Подруга не слушала, выкладывая на ленту свою пищевую цепочку, вместо нее внимательно слушала я:
– Сегодня поссорилась со своим. Теперь жалею.
– Чего так?
– Погода чудная, могли бы погулять.
– Ыммм, – снова проигнорировала ответ она и выпустила в русло черной плоской реки большую форель, та боком легла на ленту и поплыла. Мне стало жалко рыбу, которая сохла на столе вчера на корпоративе в честь Восьмого марта. «Не ждите от жизни подарков! Даже на Восьмое марта», – появилась строчка в сознании. Вика долго не могла вчера уснуть и полночи переписывалась с одним писателем.
«Неужели все так грустно? И ничего нельзя изменить уже?» – «Можно, конечно.

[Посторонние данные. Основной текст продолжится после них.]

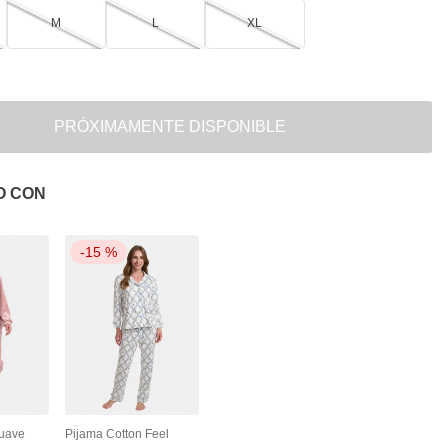
M
L
XL
PRÓXIMAMENTE DISPONIBLE
O CON
-
15 %
Suave
Pijama Cotton Feel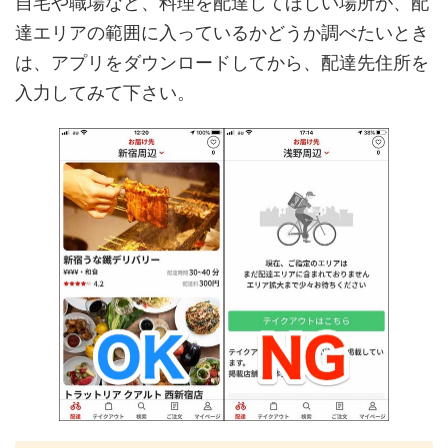
自宅や職場など、料理を配達してほしい場所が、配
達エリアの範囲に入っているかどうか調べたいとき
は、アプリをダウンロードしてから、配達先住所を
入力してみて下さい。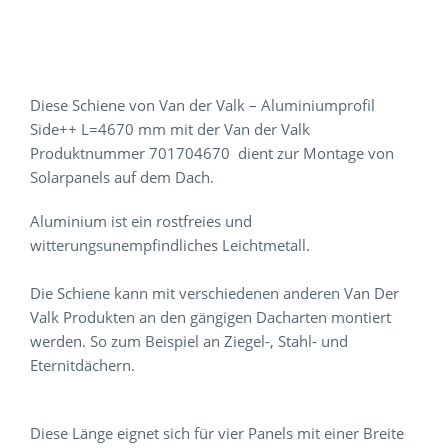
Diese Schiene von Van der Valk – Aluminiumprofil
Side++ L=4670 mm mit der Van der Valk
Produktnummer 701704670 dient zur Montage von
Solarpanels auf dem Dach.
Aluminium ist ein rostfreies und
witterungsunempfindliches Leichtmetall.
Die Schiene kann mit verschiedenen anderen Van Der
Valk Produkten an den gängigen Dacharten montiert
werden. So zum Beispiel an Ziegel-, Stahl- und
Eternitdächern.
Diese Länge eignet sich für vier Panels mit einer Breite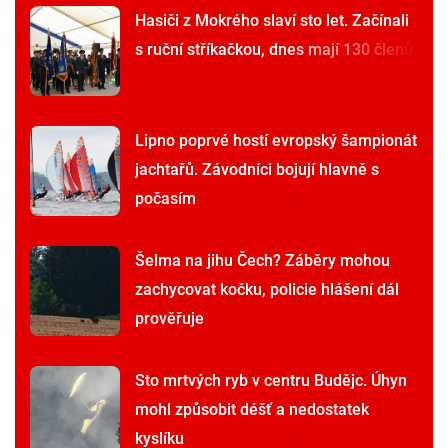
Hasiči z Mokrého slaví sto let. Začínali
s ruční stříkačkou, dnes mají 130 členů
Lipno poprvé hostí evropský šampionát
jachtařů. Závodníci bojují hlavně s
počasím
Šelma na jihu Čech? Záběry mohou
zachycovat kočku, policie hlášení dál
prověřuje
Sto mrtvých ryb v centru Budějc. Úhyn
mohl způsobit déšť a nedostatek
kyslíku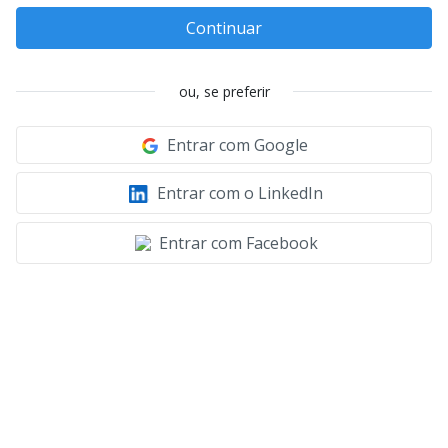
Continuar
ou, se preferir
Entrar com Google
Entrar com o LinkedIn
Entrar com Facebook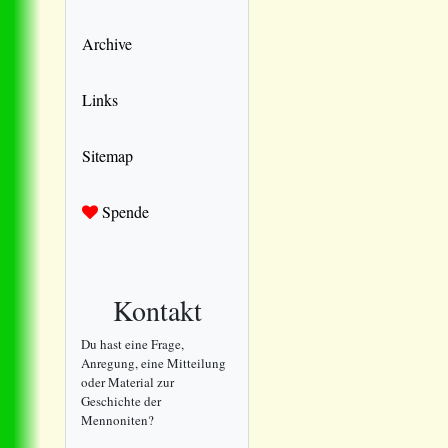
Archive
Links
Sitemap
Spende
Kontakt
Du hast eine Frage,
Anregung, eine Mitteilung
oder Material zur
Geschichte der
Mennoniten?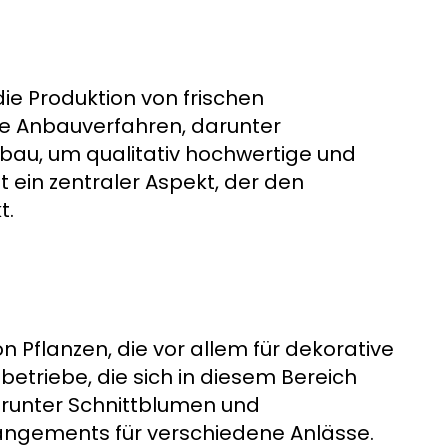
ie Produktion von frischen
ne Anbauverfahren, darunter
bau, um qualitativ hochwertige und
t ein zentraler Aspekt, der den
t.
 Pflanzen, die vor allem für dekorative
etriebe, die sich in diesem Bereich
darunter Schnittblumen und
rrangements für verschiedene Anlässe.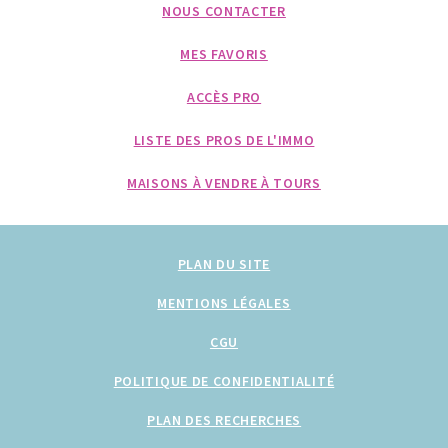
NOUS CONTACTER
MES FAVORIS
ACCÈS PRO
LISTE DES PROS DE L'IMMO
MAISONS À VENDRE À TOURS
PLAN DU SITE
MENTIONS LÉGALES
CGU
POLITIQUE DE CONFIDENTIALITÉ
PLAN DES RECHERCHES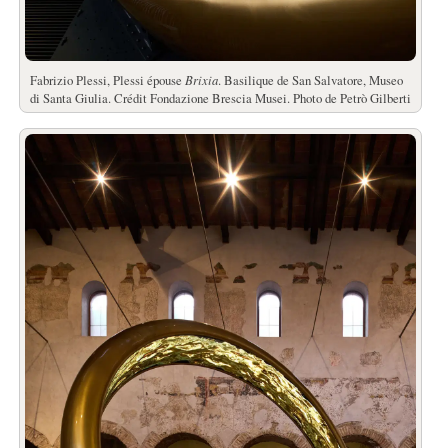
Fabrizio Plessi, Plessi épouse
Brixia
. Basilique de San Salvatore, Museo
di Santa Giulia. Crédit Fondazione Brescia Musei. Photo de Petrò Gilberti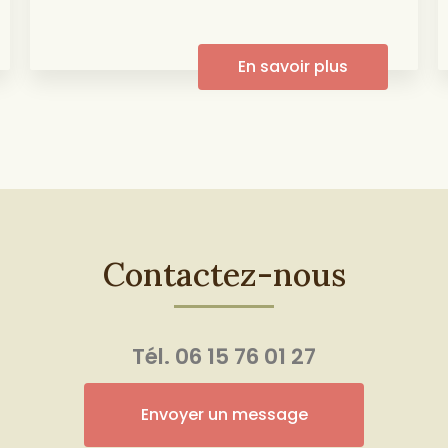
En savoir plus
Contactez-nous
Tél.
06 15 76 01 27
Envoyer un message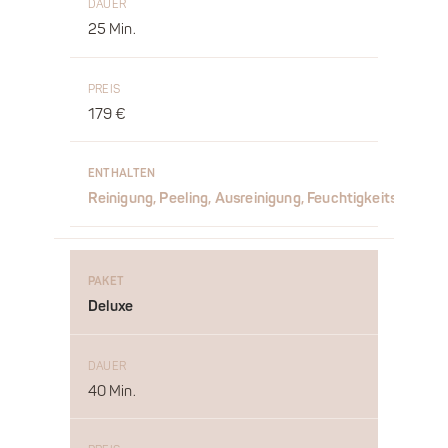
25 Min.
179 €
Reinigung, Peeling, Ausreinigung, Feuchtigkeits-Serum
Deluxe
40 Min.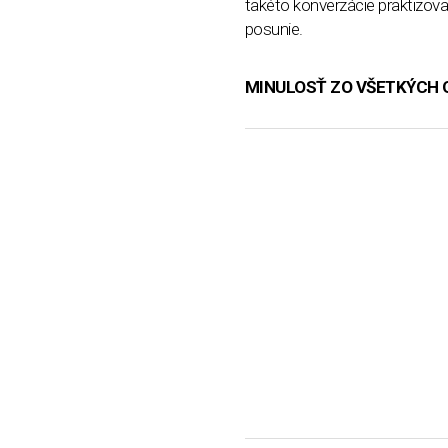
takéto konverzácie praktizov
posunie.
MINULOSŤ ZO VŠETKÝCH 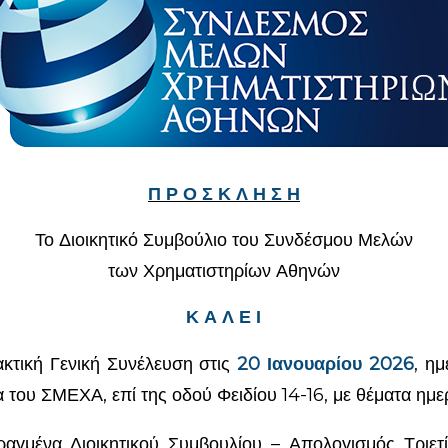
Π Ρ Ο Σ Κ Λ Η Σ Η
Το Διοικητικό Συμβούλιο του Συνδέσμου Μελών
των Χρηματιστηρίων Αθηνών
Κ Α Λ Ε Ι
ακτική Γενική Συνέλευση στις
20 Ιανουαρίου 2026
, ημ
α του ΣΜΕΧΑ, επί της οδού Φειδίου 14-16, με θέματα ημε
ραγμένα Διοικητικού Συμβουλίου – Απολογισμός Τριετ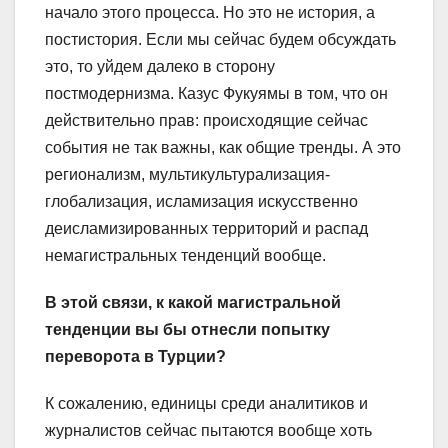
начало этого процесса. Но это не история, а
постистория. Если мы сейчас будем обсуждать
это, то уйдем далеко в сторону
постмодернизма. Казус Фукуямы в том, что он
действительно прав: происходящие сейчас
события не так важны, как общие тренды. А это
регионализм, мультикультурализация-
глобализация, исламизация искусственно
деисламизированных территорий и распад
немагистральных тенденций вообще.
В этой связи, к какой магистральной
тенденции вы бы отнесли попытку
переворота в Турции?
К сожалению, единицы среди аналитиков и
журналистов сейчас пытаются вообще хоть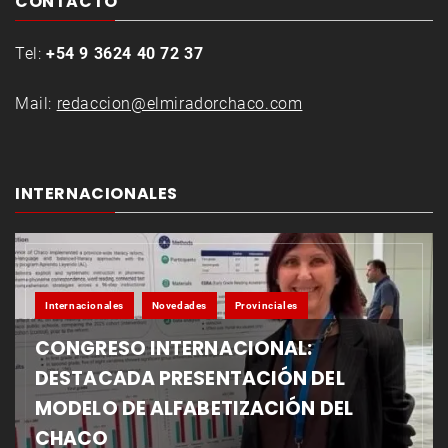
CONTACTO
Tel:
+54 9 3624 40 72 37
Mail:
redaccion@elmiradorchaco.com
INTERNACIONALES
Internacionales
Novedades
Provinciales
CONGRESO INTERNACIONAL:
DESTACADA PRESENTACIÓN DEL
MODELO DE ALFABETIZACIÓN DEL
CHACO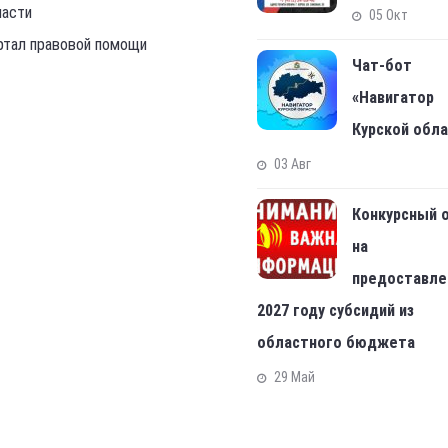
нистерство спорта РФ
Военная слу
министрация Курской
контракту
ласти
05 Окт
ртал правовой помощи
Чат-бот
«Навигатор
Курской обл
03 Авг
Конкурсный 
на
предоставле
2027 году субсидий из
областного бюджета
29 Май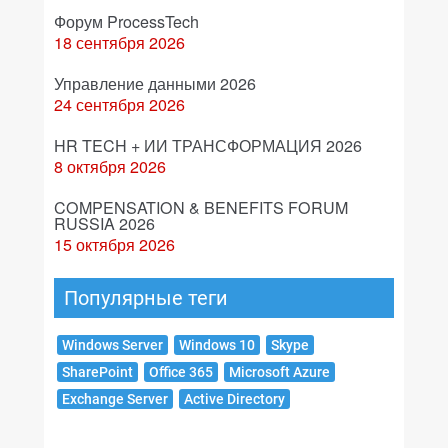
Форум ProcessTech
18 сентября 2026
Управление данными 2026
24 сентября 2026
HR TECH + ИИ ТРАНСФОРМАЦИЯ 2026
8 октября 2026
COMPENSATION & BENEFITS FORUM
RUSSIA 2026
15 октября 2026
Популярные теги
Windows Server
Windows 10
Skype
SharePoint
Office 365
Microsoft Azure
Exchange Server
Active Directory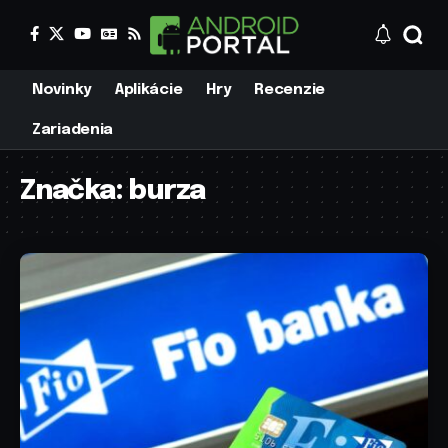
Novinky
Aplikácie
Hry
Recenzie
Zariadenia
Značka:
burza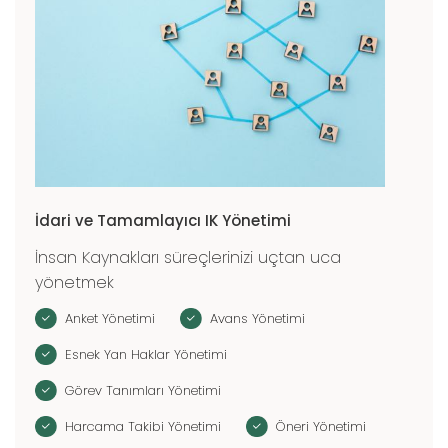
İdari ve Tamamlayıcı IK Yönetimi
İnsan Kaynakları süreçlerinizi uçtan uca
yönetmek
Anket Yönetimi
Avans Yönetimi
Esnek Yan Haklar Yönetimi
Görev Tanımları Yönetimi
Harcama Takibi Yönetimi
Öneri Yönetimi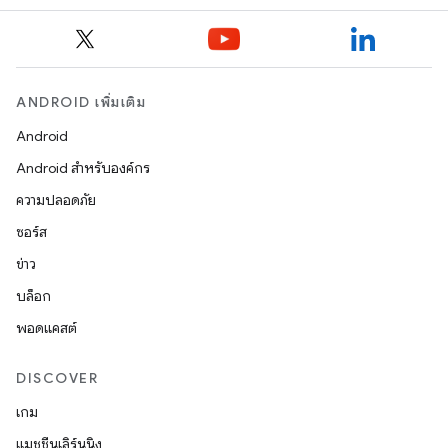
ANDROID เพิ่มเติม
Android
Android สำหรับองค์กร
ความปลอดภัย
ซอร์ส
ข่าว
บล็อก
พอดแคสต์
DISCOVER
เกม
แมชชีนเลิร์นนิง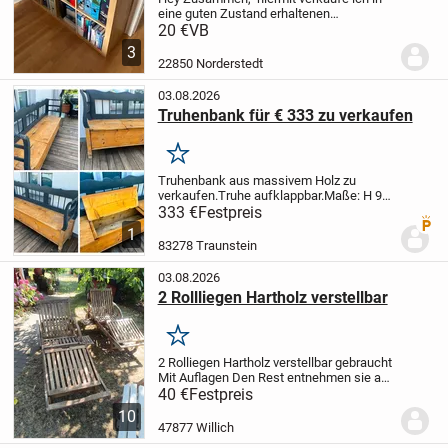
eine guten Zustand erhaltenen
Raumteiler, bitte abholen.
Liebe
20 €
VB
Grüße
Lukas Jüngst
3
22850 Norderstedt
03.08.2026
Truhenbank für € 333 zu verkaufen
Merken
Truhenbank aus massivem Holz zu
verkaufen.Truhe aufklappbar.
Maße: H 99
/ L 200 / T 50 / Sitzhöhe 50 cm
Preis:
333 €
Festpreis
Premi
Bezahlung 333 € bei Abholung /
1
akzeptiere KEINE andere
83278 Traunstein
Bezahlmöglichkeit!
Ort:...
03.08.2026
2 Rollliegen Hartholz verstellbar
Merken
2 Rolliegen Hartholz verstellbar gebraucht
Mit Auflagen
Den Rest entnehmen sie aus
den Fotos.
Müssten Mal mit Leinöl
40 €
Festpreis
bearbeitet werden.
Nur Abholung
10
47877 Willich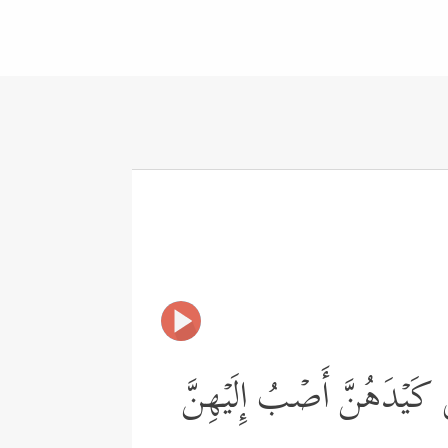
ی كَیۡدَهُنَّ أَصۡبُ إِلَیۡهِنَّ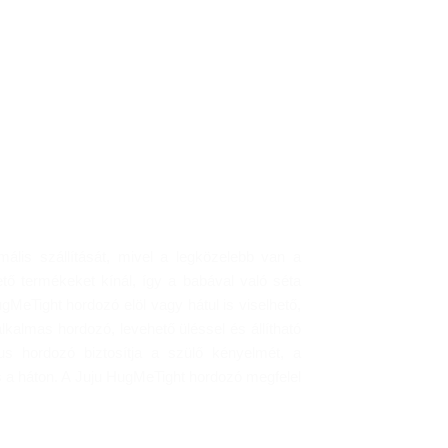
lis szállítását, mivel a legközelebb van a
ő termékeket kínál, így a babával való séta
MeTight hordozó elöl vagy hátul is viselhető,
lkalmas hordozó, levehető üléssel és állítható
kus hordozó biztosítja a szülő kényelmét, a
s a háton. A Juju HugMeTight hordozó megfelel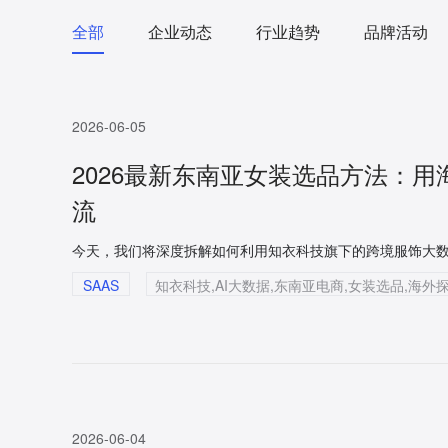
全部
企业动态
行业趋势
品牌活动
2026-06-05
2026最新东南亚女装选品方法：
流
SAAS
2026-06-04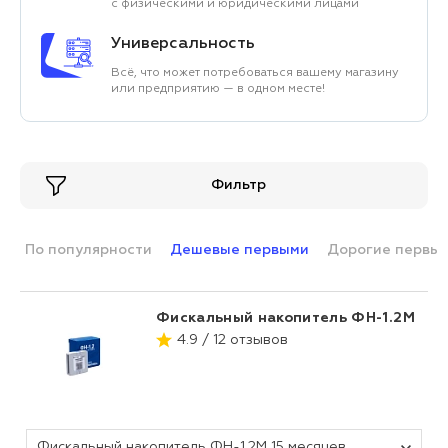
с физическими и юридическими лицами
Универсальность
Всё, что может потребоваться вашему магазину
или предприятию — в одном месте!
Фильтр
По популярности
Дешевые первыми
Дорогие первы
Фискальный накопитель ФН-1.2М
4.9 / 12 отзывов
Фискальный накопитель ФН-1.2М 15 месяцев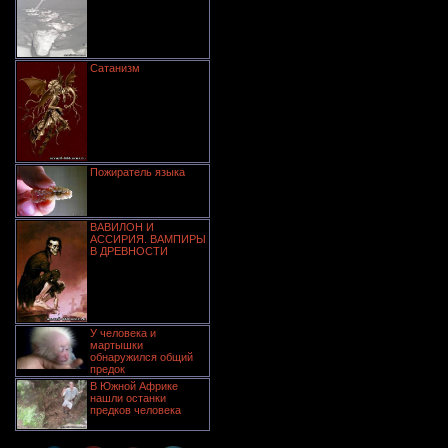
Сатанизм
Пожиратель языка
ВАВИЛОН И
АССИРИЯ. ВАМПИРЫ
В ДРЕВНОСТИ
У человека и
мартышки
обнаружился общий
предок
В Южной Африке
нашли останки
предков человека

Успех этой женщины был предопределен тем, что она никогда не ждала подарков от судьбы, будь то Новый год или Восьмое марта», – скормил он мне новую цитату. «После полуночи вредно есть даже духовную пищу, плохо усваивается». – «Все писатели лгуны, они пишут так красиво, чтобы вы им верили». – «А поэты?» – «Те честнее. Они изгаляются так, что начинают верить сами». – «Значит, вы лгун?» – «Конечно, зачем бы я вам писал в такое позднее время». Здесь Вика поставила несколько скобок-улыбок и добавила:
– Наверное, у вас было много женщин, – решила поиграть на самолюбии творца Вика.
– Достаточно.
– Зачем мужчинам столько?
– Они ищут неповторимую.
– То есть ошибка женщины в том, что она повторяется?
– Выходит, что так.
– Мужчина ищет неповторимую, женщина – единственного. Какая несправедливость.
– Мужчина всегда хочет быть первым, женщина – последней. По-моему, все по-честному.
– Вы такую нашли? – высунуло голову женское любопытство Вики из-под одеяла, чтобы вдохнуть воздуха.